En janvier 2013, plusieurs centaines de milliers de dollars disparaissent soudainement de Silk Road. On les retrouvera sur un autre site d’échange de bitcoins, le japonais Mt. Gox. Le fondateur de Silk Road, Ross Ulbricht, visiblement un peu agacé par cette perte, mène son enquête, et finit par mettre la main sur le coupable : le vol aurait été opéré depuis “Flush”. Or, ce compte appartient, selon lui, à Curtis Clarck Green. Ce dernier a beau nier farouchement, Ross Ulbricht va commanditer son assassinat. Par chance, celui-ci n’aura jamais lieu. Selon l’enquête menée par les autorités, Bridges serait à l’origine du vol. C’est bien lui qui tire les ficelles de “Flush”, mais aussi d’un autre compte, vers lequel l’argent va transiter un temps. Autre fait accablant : il aurait créé à peu près au même moment une société factice, et un compte afilié, sur lequel Mt. Gox versera quelques jours plus tard 820 000$. Soit le montant exact du vol de Silk Road. Bridges aurait agi avec la complicité de Force, le deuxième agent fédéral impliqué dans l’affaire, comme le prouvent des sms échangés entre les deux hommes.

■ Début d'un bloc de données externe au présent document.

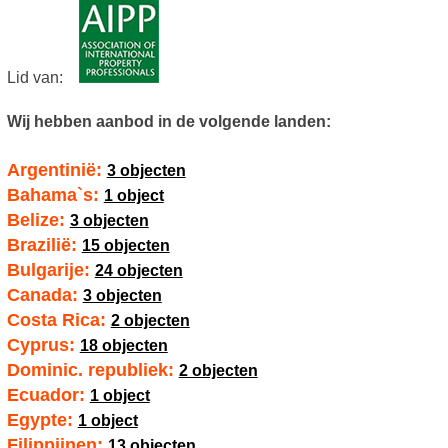
Lid van:
Wij hebben aanbod in de volgende landen:
Argentinië:
3 objecten
Bahama`s:
1 object
Belize:
3 objecten
Brazilië:
15 objecten
Bulgarije:
24 objecten
Canada:
3 objecten
Costa Rica:
2 objecten
Cyprus:
18 objecten
Dominic. republiek:
2 objecten
Ecuador:
1 object
Egypte:
1 object
Filippijnen:
13 objecten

“Carla Sophia”, reine du chantage

Force, lui, croule littéralement sous les accusations. Agent de la DEA (Drug Enforcement Admnistration) depuis une quinzaine d’années, il est lui aussi chargé de mettre la main sur le fondateur de Silk Road par le gouvernement. A de nombreuses reprises, il se servira d’informations confidentielles pour faire chanter Ross Ulbricht.

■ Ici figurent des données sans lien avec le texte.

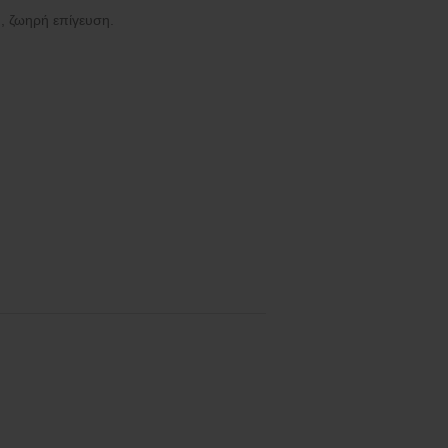
 ζωηρή επίγευση.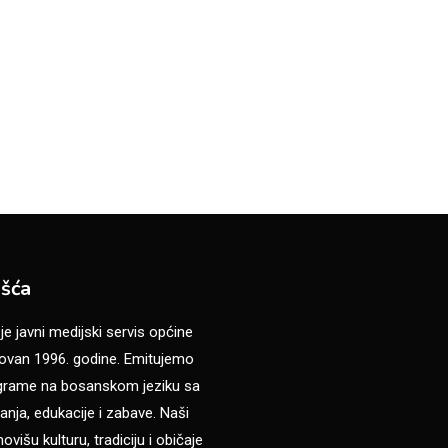
šća
 javni medijski servis općine
van 1996. godine. Emitujemo
ograme na bosanskom jeziku sa
anja, edukacije i zabave. Naši
višu kulturu, tradiciju i običaje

Il a agi sous couvert d’anonymat, derrière des pseudonymes parfois plutôt cocasses, comme “French Maid”. Avec ce petit nom digne d’un grand caïd, Force envoie un premier message à Ross Ulbricht. Il prétend détenir des informations hautement confidentielles dans un premier mail qu’il signe machinalement par “Carl”, son vrai prénom. Quelques heures plus tard, se rendant compte de son erreur, il renvoie un message à Ulbricht, sous l’objet “Whoops !”. Il y dit finalement s’appeller “Carla Sophia”, et avoir “plein d’amis dans le monde entier”. Contre 98 000$, il aurait révélé à Ulbricht des éléments clés de l’enquête fédérale. Le rapprochement entre Force et cette fameuse “French Maid” est rapidement fait. Tous deux utilisent la même version d’un logiciel, une version dépassée, et font les mêmes erreurs grossières lorsqu’ils parlent en langage crypté.

“Trouvez quelque chose d’autre à faire”

Sous un autre pseudonyme, “Death From Above”, Force va là encore tenter de faire chanter Ulbricht. Il dit cette fois connaître son nom, et être près à le révéler aux autorités, sauf si ce dernier lui verse 250 000$. Il évoque aussi un lien entre Ulbricht et le (faux) meurtre de Curtis Clarck Green. Ulbricht répondra : “je ne sais pas qui vous êtes et quel est votre problème mais laissez-moi vous dire une chose : je me casse le cul tous les jours depuis deux ans pour faire de cet endroit ce qu’il est. Je garde la tête froide, et je ne m’implique pas dans les drames (…) j’ai reçu des menaces sur le site et maintenant grâce à vous j’ai des menaces sur ma vie. Je sais que je fais quelque chose de bien en dirigeant ce site (…) arrêtez de m’envoyez des messages et trouvez quelque chose d’autre à faire”. Force a beau insister, cette fois, Ulbricht ne cède pas. Dans le rapport officiel rendu par les autorités fédérales sur l’affaire Silk Road, aucune mention n’est faite de “Death From Above”. Force l’aurait tout bonnement effacée.

Force, qui pensait sûrement qu’on ne s’en apercevrait jamais, a fait bien pire, en extorquant Ulbricht sous sa couverture officielle, “Nob”. A l’origine, c’est bien le gouvernement qui lui donne l’ordre de demander 90 000$ à Ulbricht. Force dira qu’Ulbricht n’a finalement jamais versé cet argent. Pourtant, une seule phrase non cryptée du fondateur du site va le mettre dans une position délicate. Ulbricht y dit avoir envoyé l’argent “comme convenu”. La somme en question sera retrouvée sur un compte personnel de Force, dans une société basée en Slovénie.

Les comptes bancaires de Force se renflouant à une vitesse étonnante, les soupçons sur lui n’ont pas tardé à peser. Juste après avoir pris connaissance de cette enquête sur lui, Force a démissionné de la DEA. Bridges fit de même, quelques mois plus tard.